*** Supplied information Section Begins ***
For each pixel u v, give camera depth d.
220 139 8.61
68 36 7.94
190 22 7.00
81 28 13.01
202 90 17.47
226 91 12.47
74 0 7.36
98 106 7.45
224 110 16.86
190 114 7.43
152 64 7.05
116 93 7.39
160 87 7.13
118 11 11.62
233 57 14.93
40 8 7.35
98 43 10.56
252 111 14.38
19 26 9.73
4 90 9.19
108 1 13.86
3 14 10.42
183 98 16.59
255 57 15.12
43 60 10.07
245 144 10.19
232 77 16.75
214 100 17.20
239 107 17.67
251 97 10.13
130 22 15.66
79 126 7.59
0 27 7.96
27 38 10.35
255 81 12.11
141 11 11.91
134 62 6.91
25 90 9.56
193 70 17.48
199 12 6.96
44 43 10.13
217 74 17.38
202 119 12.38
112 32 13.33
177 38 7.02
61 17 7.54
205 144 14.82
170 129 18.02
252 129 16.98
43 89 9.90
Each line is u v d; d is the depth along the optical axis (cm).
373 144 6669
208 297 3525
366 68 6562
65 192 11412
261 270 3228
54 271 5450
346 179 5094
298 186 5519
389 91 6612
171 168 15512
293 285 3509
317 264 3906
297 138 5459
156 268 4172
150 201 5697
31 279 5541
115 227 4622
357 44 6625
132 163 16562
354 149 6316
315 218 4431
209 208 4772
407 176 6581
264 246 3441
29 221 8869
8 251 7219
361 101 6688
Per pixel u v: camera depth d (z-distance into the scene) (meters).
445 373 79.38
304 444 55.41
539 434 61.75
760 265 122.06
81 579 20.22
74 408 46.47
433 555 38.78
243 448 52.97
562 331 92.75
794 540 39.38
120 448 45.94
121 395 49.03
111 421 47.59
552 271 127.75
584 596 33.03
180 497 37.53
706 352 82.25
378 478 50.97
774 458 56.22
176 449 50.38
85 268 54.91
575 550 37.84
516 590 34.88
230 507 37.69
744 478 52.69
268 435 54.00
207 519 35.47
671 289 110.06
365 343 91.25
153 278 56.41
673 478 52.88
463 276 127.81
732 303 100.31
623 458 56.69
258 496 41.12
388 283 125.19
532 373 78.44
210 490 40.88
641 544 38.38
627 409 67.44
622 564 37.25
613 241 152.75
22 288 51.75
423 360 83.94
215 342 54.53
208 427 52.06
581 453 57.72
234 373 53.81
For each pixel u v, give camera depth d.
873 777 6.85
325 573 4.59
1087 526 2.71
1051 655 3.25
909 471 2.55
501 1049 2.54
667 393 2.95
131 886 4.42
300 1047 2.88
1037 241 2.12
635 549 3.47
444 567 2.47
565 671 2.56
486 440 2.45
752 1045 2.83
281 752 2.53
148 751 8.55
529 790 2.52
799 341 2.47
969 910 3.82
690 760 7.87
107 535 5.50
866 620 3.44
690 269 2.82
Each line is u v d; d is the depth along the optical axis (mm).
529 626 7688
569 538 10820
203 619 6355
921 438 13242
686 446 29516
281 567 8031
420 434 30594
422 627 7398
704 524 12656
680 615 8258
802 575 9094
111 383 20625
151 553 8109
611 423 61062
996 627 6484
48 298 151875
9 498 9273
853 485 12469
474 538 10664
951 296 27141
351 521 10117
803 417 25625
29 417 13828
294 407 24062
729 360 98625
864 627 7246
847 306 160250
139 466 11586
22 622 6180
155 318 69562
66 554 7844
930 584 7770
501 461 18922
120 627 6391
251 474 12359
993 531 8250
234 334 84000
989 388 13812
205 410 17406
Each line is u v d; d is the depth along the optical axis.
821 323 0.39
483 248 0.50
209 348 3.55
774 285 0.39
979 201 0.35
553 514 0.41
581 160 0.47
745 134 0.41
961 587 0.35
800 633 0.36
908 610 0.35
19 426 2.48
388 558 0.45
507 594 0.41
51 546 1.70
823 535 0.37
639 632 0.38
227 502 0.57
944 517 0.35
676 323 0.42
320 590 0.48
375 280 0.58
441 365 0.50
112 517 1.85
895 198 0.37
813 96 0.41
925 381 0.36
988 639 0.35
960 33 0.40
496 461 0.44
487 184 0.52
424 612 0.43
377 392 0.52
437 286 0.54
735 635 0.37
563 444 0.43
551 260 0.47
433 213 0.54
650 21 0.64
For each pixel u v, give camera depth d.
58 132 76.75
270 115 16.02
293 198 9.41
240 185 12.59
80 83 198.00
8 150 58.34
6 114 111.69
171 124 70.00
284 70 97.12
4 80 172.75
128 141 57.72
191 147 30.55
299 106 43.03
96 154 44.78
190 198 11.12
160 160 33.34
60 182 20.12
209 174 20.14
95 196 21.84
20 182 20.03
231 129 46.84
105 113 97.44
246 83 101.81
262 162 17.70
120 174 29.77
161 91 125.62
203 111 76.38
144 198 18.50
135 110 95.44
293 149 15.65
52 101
*** Supplied information Section Ends ***
Required action |
Taking the entries from their first line through the line with "176 449 50.38", inclusive, restate each line word for word and give nothing else.

Task answer |
For each pixel u v, give camera depth d.
220 139 8.61
68 36 7.94
190 22 7.00
81 28 13.01
202 90 17.47
226 91 12.47
74 0 7.36
98 106 7.45
224 110 16.86
190 114 7.43
152 64 7.05
116 93 7.39
160 87 7.13
118 11 11.62
233 57 14.93
40 8 7.35
98 43 10.56
252 111 14.38
19 26 9.73
4 90 9.19
108 1 13.86
3 14 10.42
183 98 16.59
255 57 15.12
43 60 10.07
245 144 10.19
232 77 16.75
214 100 17.20
239 107 17.67
251 97 10.13
130 22 15.66
79 126 7.59
0 27 7.96
27 38 10.35
255 81 12.11
141 11 11.91
134 62 6.91
25 90 9.56
193 70 17.48
199 12 6.96
44 43 10.13
217 74 17.38
202 119 12.38
112 32 13.33
177 38 7.02
61 17 7.54
205 144 14.82
170 129 18.02
252 129 16.98
43 89 9.90
Each line is u v d; d is the depth along the optical axis (cm).
373 144 6669
208 297 3525
366 68 6562
65 192 11412
261 270 3228
54 271 5450
346 179 5094
298 186 5519
389 91 6612
171 168 15512
293 285 3509
317 264 3906
297 138 5459
156 268 4172
150 201 5697
31 279 5541
115 227 4622
357 44 6625
132 163 16562
354 149 6316
315 218 4431
209 208 4772
407 176 6581
264 246 3441
29 221 8869
8 251 7219
361 101 6688
Per pixel u v: camera depth d (z-distance into the scene) (meters).
445 373 79.38
304 444 55.41
539 434 61.75
760 265 122.06
81 579 20.22
74 408 46.47
433 555 38.78
243 448 52.97
562 331 92.75
794 540 39.38
120 448 45.94
121 395 49.03
111 421 47.59
552 271 127.75
584 596 33.03
180 497 37.53
706 352 82.25
378 478 50.97
774 458 56.22
176 449 50.38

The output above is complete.